**Exercise prompt:** All entries below are to be returned exactly, with pictures left out.
○ ○ ○ ○ ○ ○ ○
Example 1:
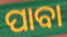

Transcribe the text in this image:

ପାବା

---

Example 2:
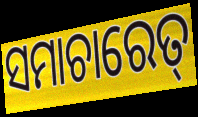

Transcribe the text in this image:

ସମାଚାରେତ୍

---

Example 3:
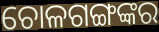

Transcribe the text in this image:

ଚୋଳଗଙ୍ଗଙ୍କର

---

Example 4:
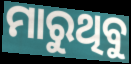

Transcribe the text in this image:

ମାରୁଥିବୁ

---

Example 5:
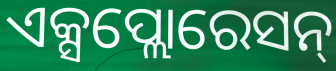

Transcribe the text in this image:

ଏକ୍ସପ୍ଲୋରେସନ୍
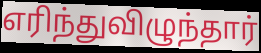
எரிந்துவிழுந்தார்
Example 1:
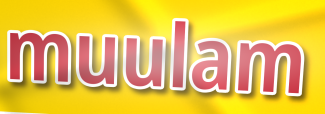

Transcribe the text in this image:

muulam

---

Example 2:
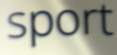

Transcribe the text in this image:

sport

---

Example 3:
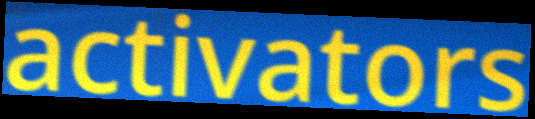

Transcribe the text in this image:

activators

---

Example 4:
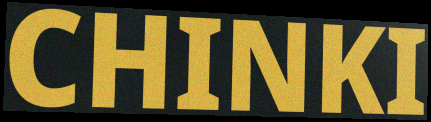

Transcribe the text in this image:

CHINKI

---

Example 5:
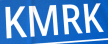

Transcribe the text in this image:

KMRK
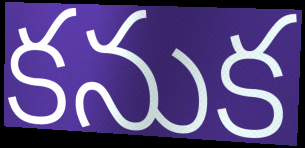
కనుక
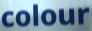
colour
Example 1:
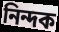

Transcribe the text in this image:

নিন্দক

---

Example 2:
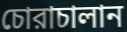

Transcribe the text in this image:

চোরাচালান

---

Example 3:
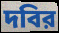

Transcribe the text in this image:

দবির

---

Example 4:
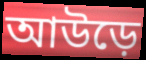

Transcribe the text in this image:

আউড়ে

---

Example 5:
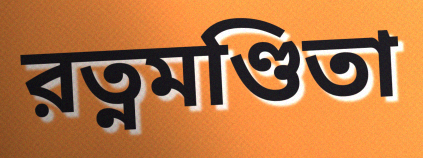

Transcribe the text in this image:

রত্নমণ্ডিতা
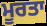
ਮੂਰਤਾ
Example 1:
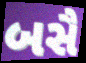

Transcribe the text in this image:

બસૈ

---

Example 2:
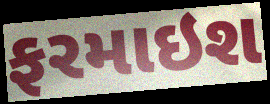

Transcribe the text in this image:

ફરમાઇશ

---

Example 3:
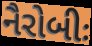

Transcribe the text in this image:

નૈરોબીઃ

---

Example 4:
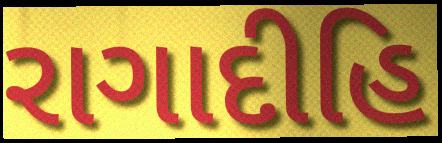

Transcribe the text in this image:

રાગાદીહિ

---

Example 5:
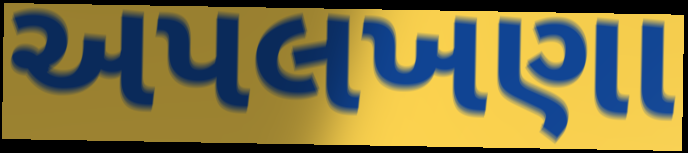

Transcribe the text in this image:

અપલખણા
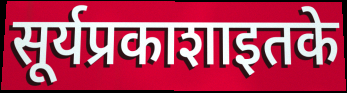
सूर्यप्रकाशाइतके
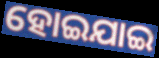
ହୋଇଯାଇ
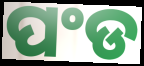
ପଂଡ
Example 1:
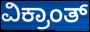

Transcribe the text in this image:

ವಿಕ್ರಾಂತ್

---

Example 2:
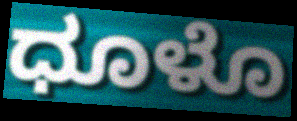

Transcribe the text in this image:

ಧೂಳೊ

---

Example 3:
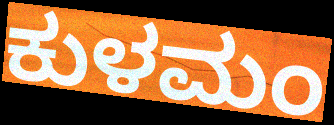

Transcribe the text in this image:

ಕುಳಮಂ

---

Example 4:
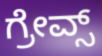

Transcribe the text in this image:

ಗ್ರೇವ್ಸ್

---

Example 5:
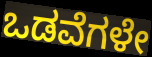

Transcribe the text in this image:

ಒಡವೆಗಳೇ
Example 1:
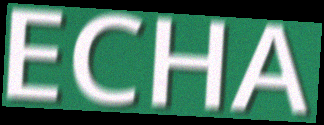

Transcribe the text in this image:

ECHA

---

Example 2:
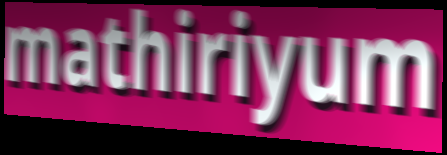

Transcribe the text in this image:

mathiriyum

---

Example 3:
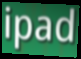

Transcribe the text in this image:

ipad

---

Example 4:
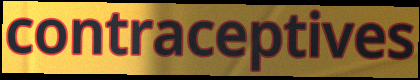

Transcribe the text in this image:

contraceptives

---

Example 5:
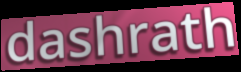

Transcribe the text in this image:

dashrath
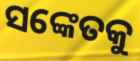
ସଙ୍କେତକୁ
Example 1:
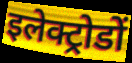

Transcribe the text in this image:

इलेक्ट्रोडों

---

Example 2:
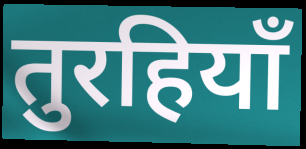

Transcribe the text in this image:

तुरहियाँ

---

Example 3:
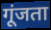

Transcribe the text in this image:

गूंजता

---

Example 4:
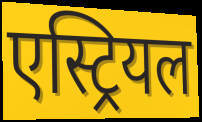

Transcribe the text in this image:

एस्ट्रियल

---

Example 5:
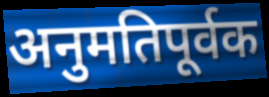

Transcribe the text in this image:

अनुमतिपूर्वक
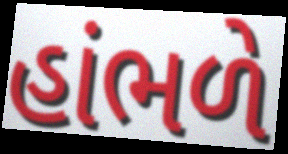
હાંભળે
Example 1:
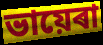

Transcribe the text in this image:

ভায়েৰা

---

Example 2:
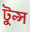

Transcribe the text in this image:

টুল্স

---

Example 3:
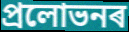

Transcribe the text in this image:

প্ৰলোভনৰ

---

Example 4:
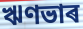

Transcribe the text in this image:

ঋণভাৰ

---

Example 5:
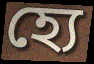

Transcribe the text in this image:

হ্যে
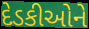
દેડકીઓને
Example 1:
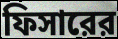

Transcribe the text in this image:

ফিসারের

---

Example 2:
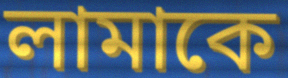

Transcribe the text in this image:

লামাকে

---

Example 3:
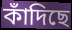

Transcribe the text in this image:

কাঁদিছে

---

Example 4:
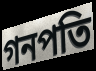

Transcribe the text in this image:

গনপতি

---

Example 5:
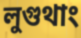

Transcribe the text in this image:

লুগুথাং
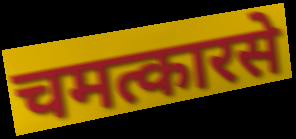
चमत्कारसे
○ ○ ○ ○ ○ ○ ○
**Completed task:**
Example 1:

Transcribe the text in this image:

ପାବା

---

Example 2:

Transcribe the text in this image:

ସମାଚାରେତ୍

---

Example 3:

Transcribe the text in this image:

ଚୋଳଗଙ୍ଗଙ୍କର

---

Example 4:

Transcribe the text in this image:

ମାରୁଥିବୁ

---

Example 5:

Transcribe the text in this image:

ଏକ୍ସପ୍ଲୋରେସନ୍
எரிந்துவிழுந்தார்
Example 1:

Transcribe the text in this image:

muulam

---

Example 2:

Transcribe the text in this image:

sport

---

Example 3:

Transcribe the text in this image:

activators

---

Example 4:

Transcribe the text in this image:

CHINKI

---

Example 5:

Transcribe the text in this image:

KMRK
కనుక
colour
Example 1:

Transcribe the text in this image:

নিন্দক

---

Example 2:

Transcribe the text in this image:

চোরাচালান

---

Example 3:

Transcribe the text in this image:

দবির

---

Example 4:

Transcribe the text in this image:

আউড়ে

---

Example 5:

Transcribe the text in this image:

রত্নমণ্ডিতা
ਮੂਰਤਾ
Example 1:

Transcribe the text in this image:

બસૈ

---

Example 2:

Transcribe the text in this image:

ફરમાઇશ

---

Example 3:

Transcribe the text in this image:

નૈરોબીઃ

---

Example 4:

Transcribe the text in this image:

રાગાદીહિ

---

Example 5:

Transcribe the text in this image:

અપલખણા
सूर्यप्रकाशाइतके
ହୋଇଯାଇ
ପଂଡ
Example 1:

Transcribe the text in this image:

ವಿಕ್ರಾಂತ್

---

Example 2:

Transcribe the text in this image:

ಧೂಳೊ

---

Example 3:

Transcribe the text in this image:

ಕುಳಮಂ

---

Example 4:

Transcribe the text in this image:

ಗ್ರೇವ್ಸ್

---

Example 5:

Transcribe the text in this image:

ಒಡವೆಗಳೇ
Example 1:

Transcribe the text in this image:

ECHA

---

Example 2:

Transcribe the text in this image:

mathiriyum

---

Example 3:

Transcribe the text in this image:

ipad

---

Example 4:

Transcribe the text in this image:

contraceptives

---

Example 5:

Transcribe the text in this image:

dashrath
ସଙ୍କେତକୁ
Example 1:

Transcribe the text in this image:

इलेक्ट्रोडों

---

Example 2:

Transcribe the text in this image:

तुरहियाँ

---

Example 3:

Transcribe the text in this image:

गूंजता

---

Example 4:

Transcribe the text in this image:

एस्ट्रियल

---

Example 5:

Transcribe the text in this image:

अनुमतिपूर्वक
હાંભળે
Example 1:

Transcribe the text in this image:

ভায়েৰা

---

Example 2:

Transcribe the text in this image:

টুল্স

---

Example 3:

Transcribe the text in this image:

প্ৰলোভনৰ

---

Example 4:

Transcribe the text in this image:

ঋণভাৰ

---

Example 5:

Transcribe the text in this image:

হ্যে
દેડકીઓને
Example 1:

Transcribe the text in this image:

ফিসারের

---

Example 2:

Transcribe the text in this image:

লামাকে

---

Example 3:

Transcribe the text in this image:

কাঁদিছে

---

Example 4:

Transcribe the text in this image:

গনপতি

---

Example 5:

Transcribe the text in this image:

লুগুথাং
चमत्कारसे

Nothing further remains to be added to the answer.